A convenient place to put the blue perpendiculars is at the points of intersection of the lower X-ray beam with the upper crystal plane, which is what I have done in the diagram above. This then allows the type of explicit subtraction operation to be carried out that the student wanted to see. All we needed to do was to demonstrate that the distance shown in red in the diagram below, minus the distance shown in green, exactly equals 2 \text{d} \sin \theta.

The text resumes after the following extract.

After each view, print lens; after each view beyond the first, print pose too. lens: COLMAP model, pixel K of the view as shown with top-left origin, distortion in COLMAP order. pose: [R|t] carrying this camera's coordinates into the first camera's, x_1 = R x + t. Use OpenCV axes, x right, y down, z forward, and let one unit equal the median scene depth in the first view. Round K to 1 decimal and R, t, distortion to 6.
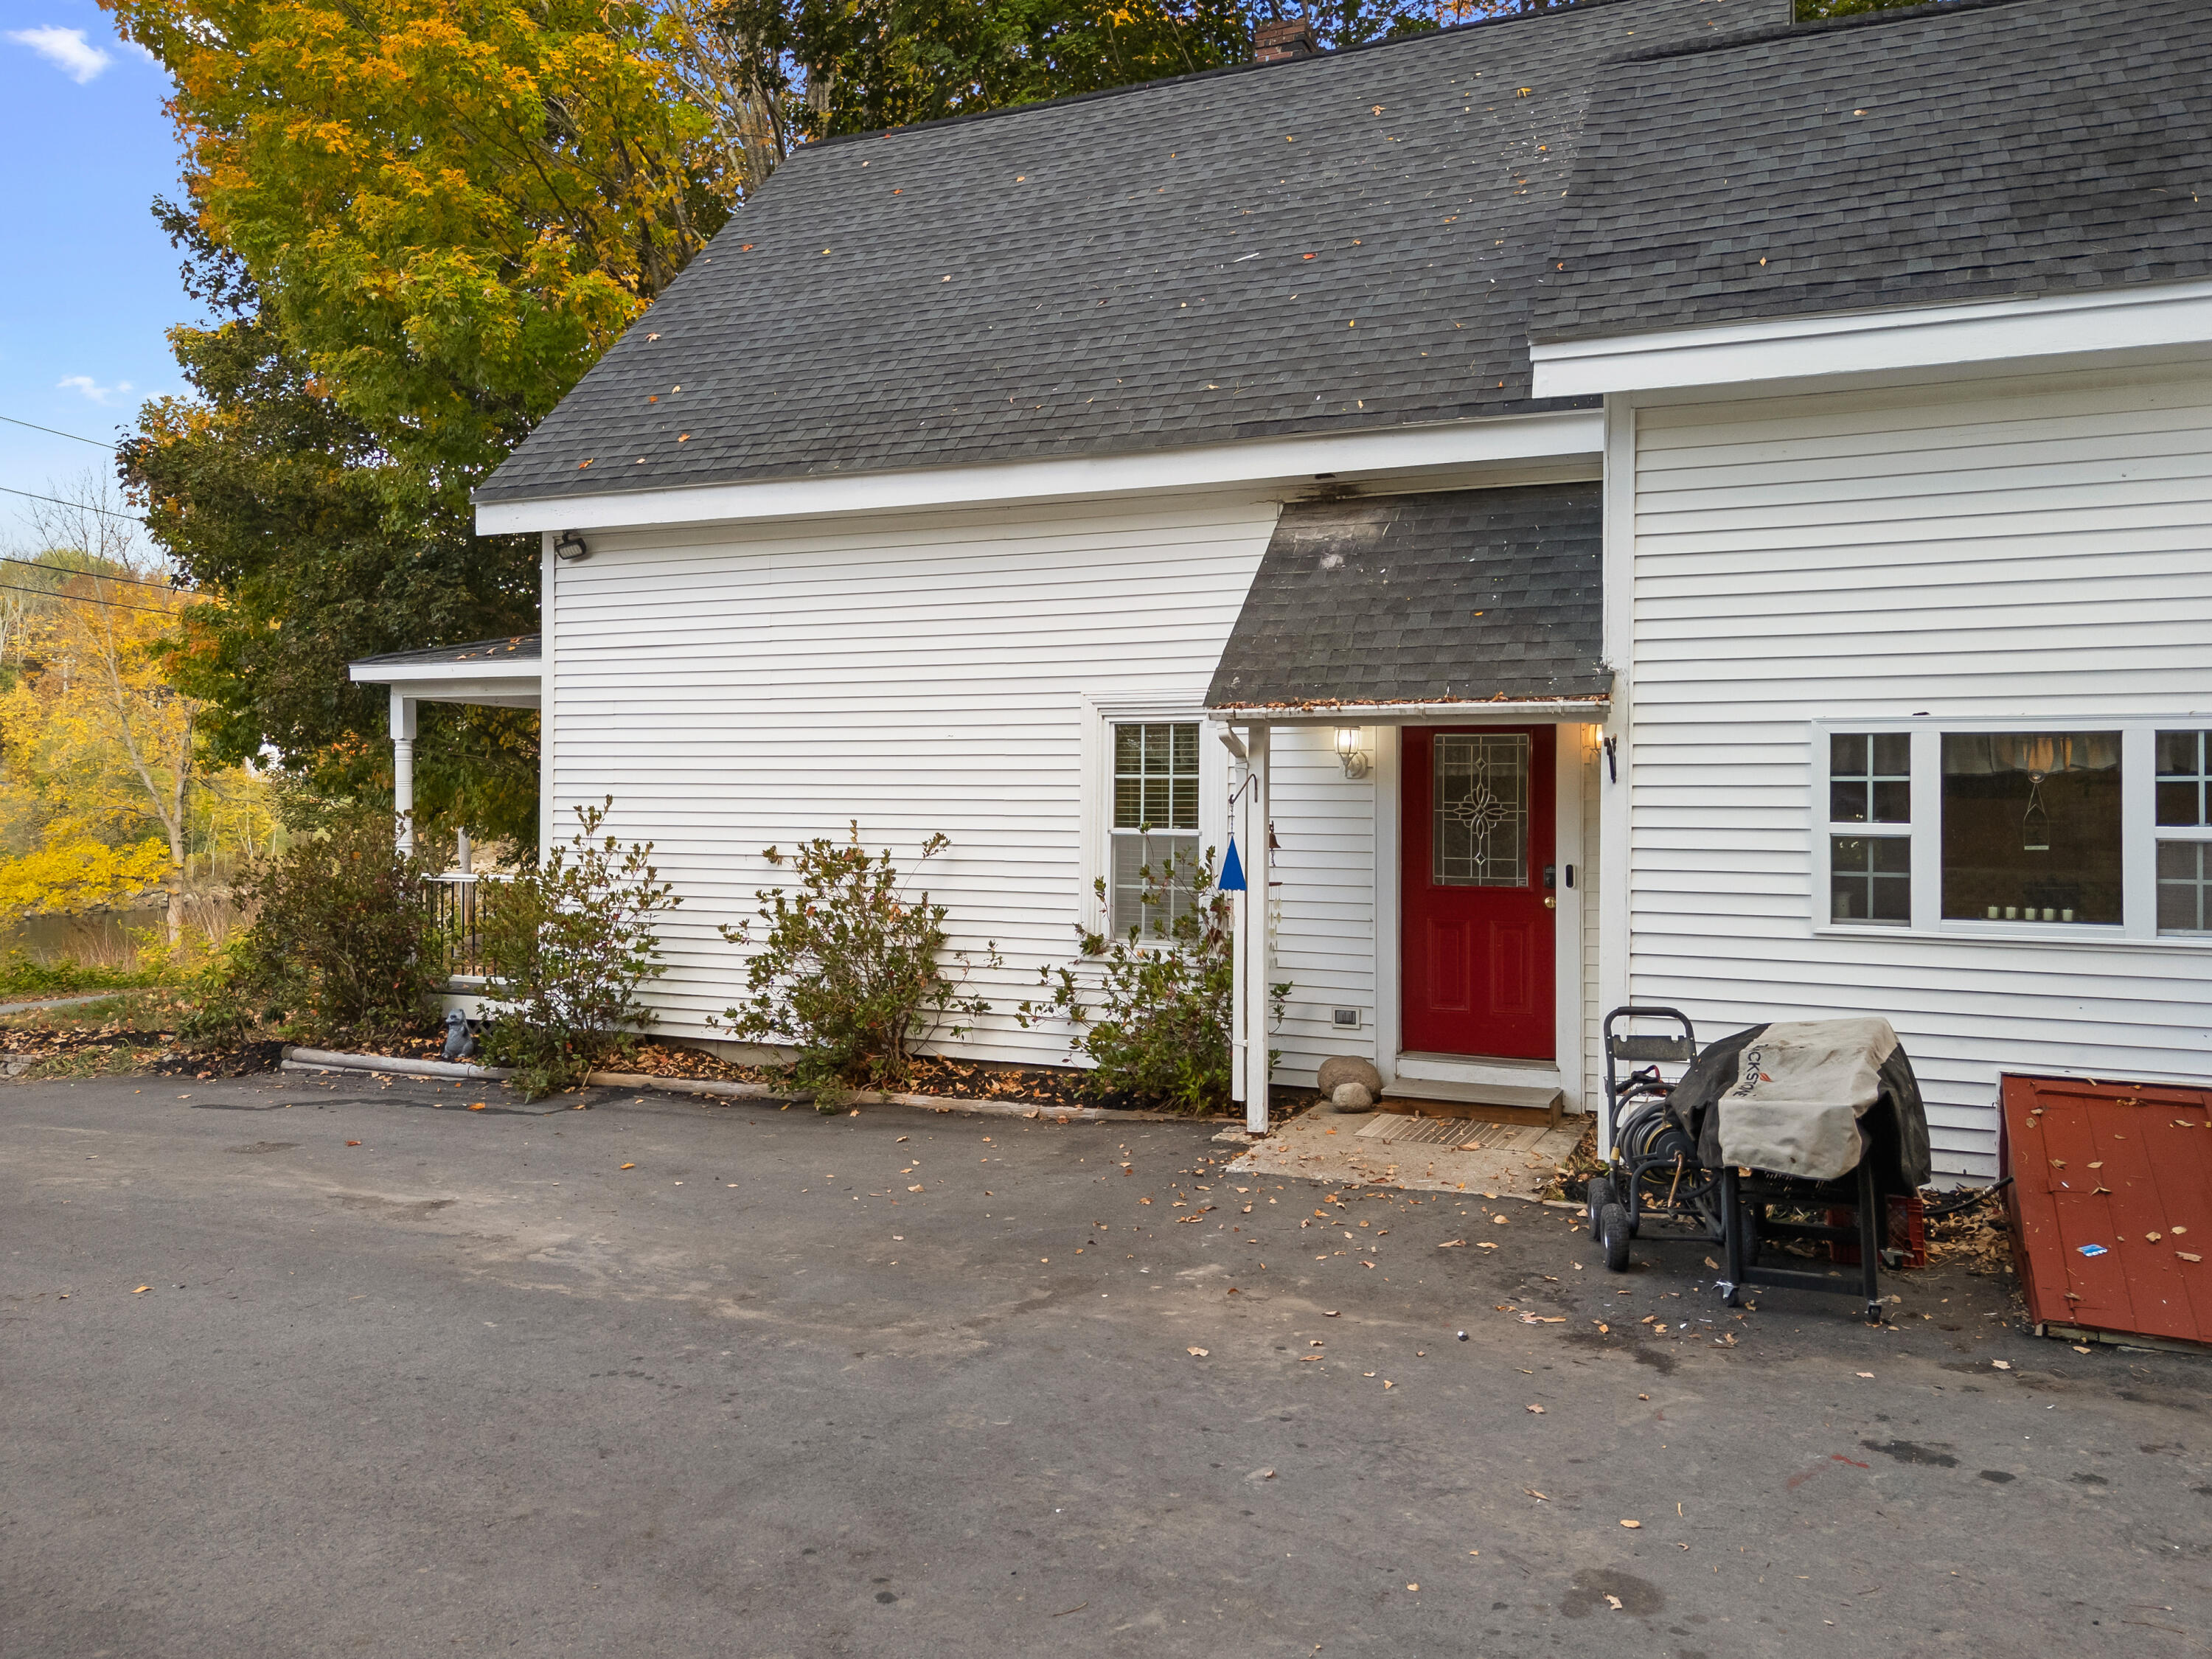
lens RADIAL K [[1556.1, 0, 1115.1], [0, 1556.1, 810.3], [0, 0, 1]] dist [0.054635, -0.039500]
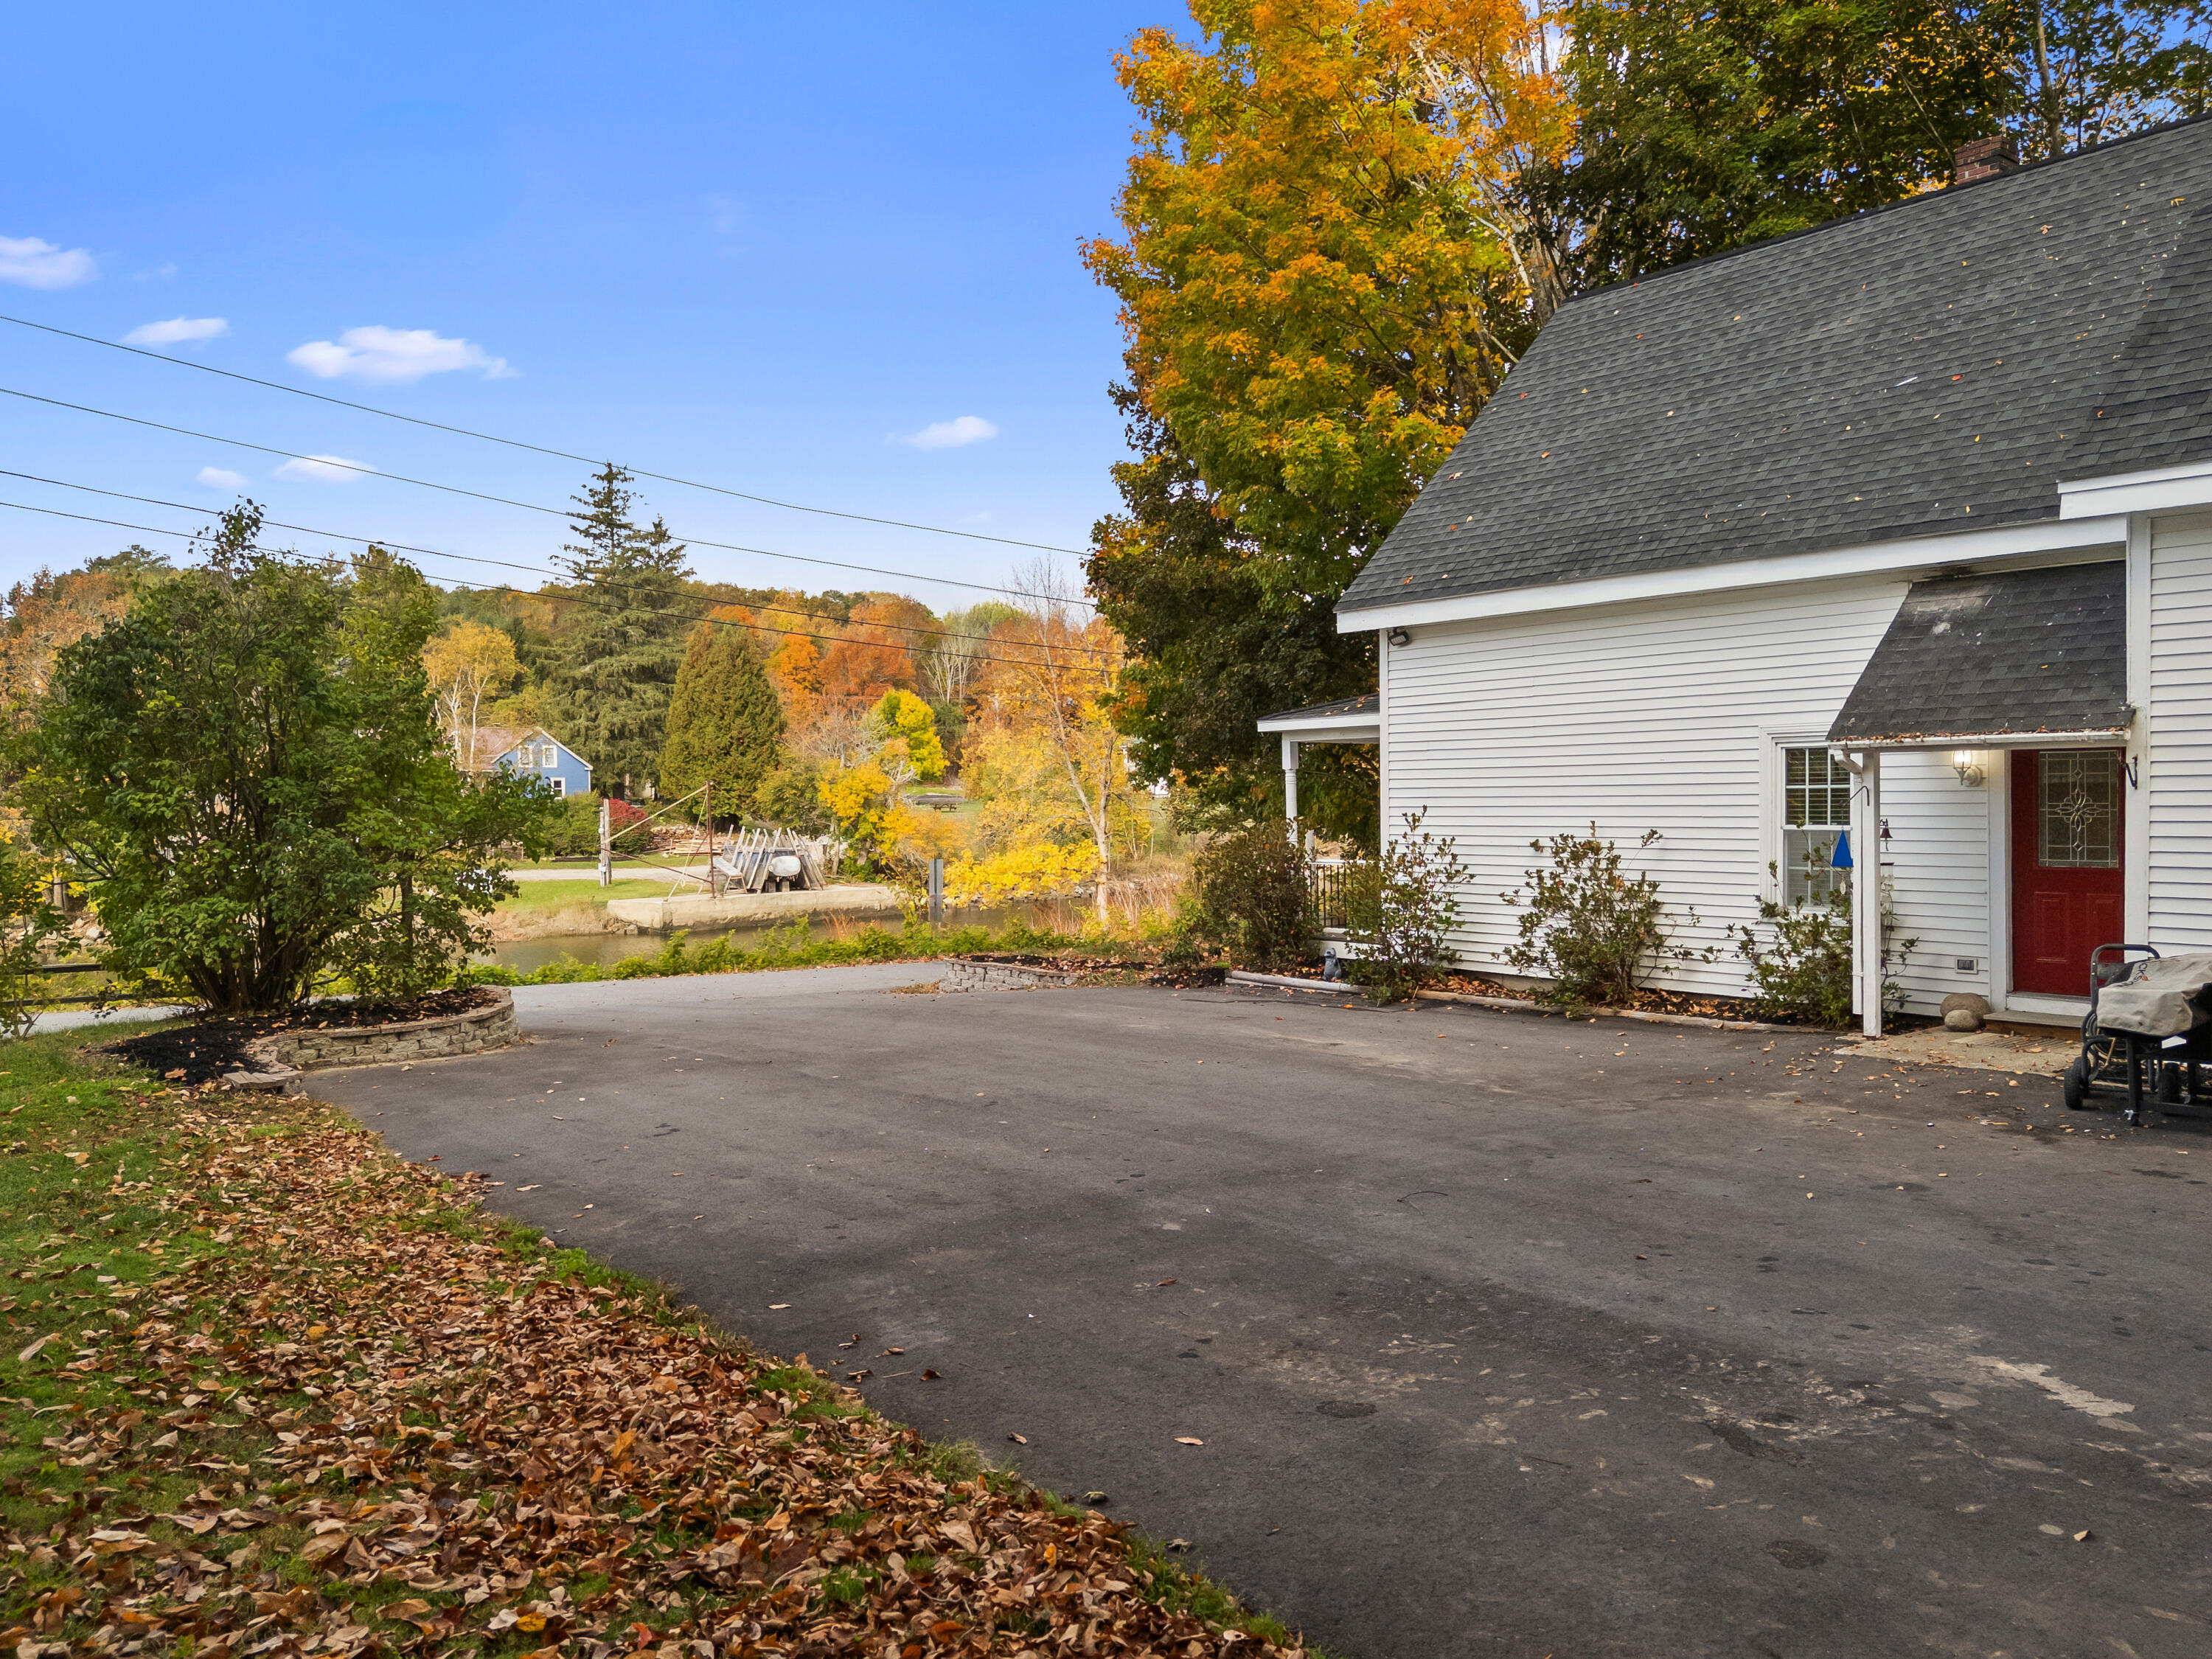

braggsdiagram2From the diagram we see immediately that

\text{h} = \frac{\text{d}}{\sin \theta}

\frac{\text{j}}{\text{k}} = \cos \theta

\frac{\text{d}}{\text{k}} = \tan \theta


\text{j} = \text{k} \cos \theta = \frac{\text{d}}{\tan \theta} \cos \theta

and the desired subtraction operation is then

2 \text{h} - 2 \text{j} = \frac{2 \text{d}}{\sin \theta} - \frac{2 \text{d}}{\tan \theta} \cos \theta = 2 \text{d} \bigg( \frac{1}{\sin \theta} - \frac{\cos^2 \theta}{\sin \theta} \bigg) = 2 \text{d} \sin \theta

as required. One can now imagine the blue perpendiculars sliding back together towards the centre of the diagram. The difference between the red and the green distances will always remain equal to 2 \text{d} \sin \theta as the blue perpendiculars slide inwards but the green distance will eventually shrink to zero. We will then have arrived back at the standard textbook set-up and the extra distance travelled by the lower X-ray beam will (of course) remain 2 \text{d} \sin \theta.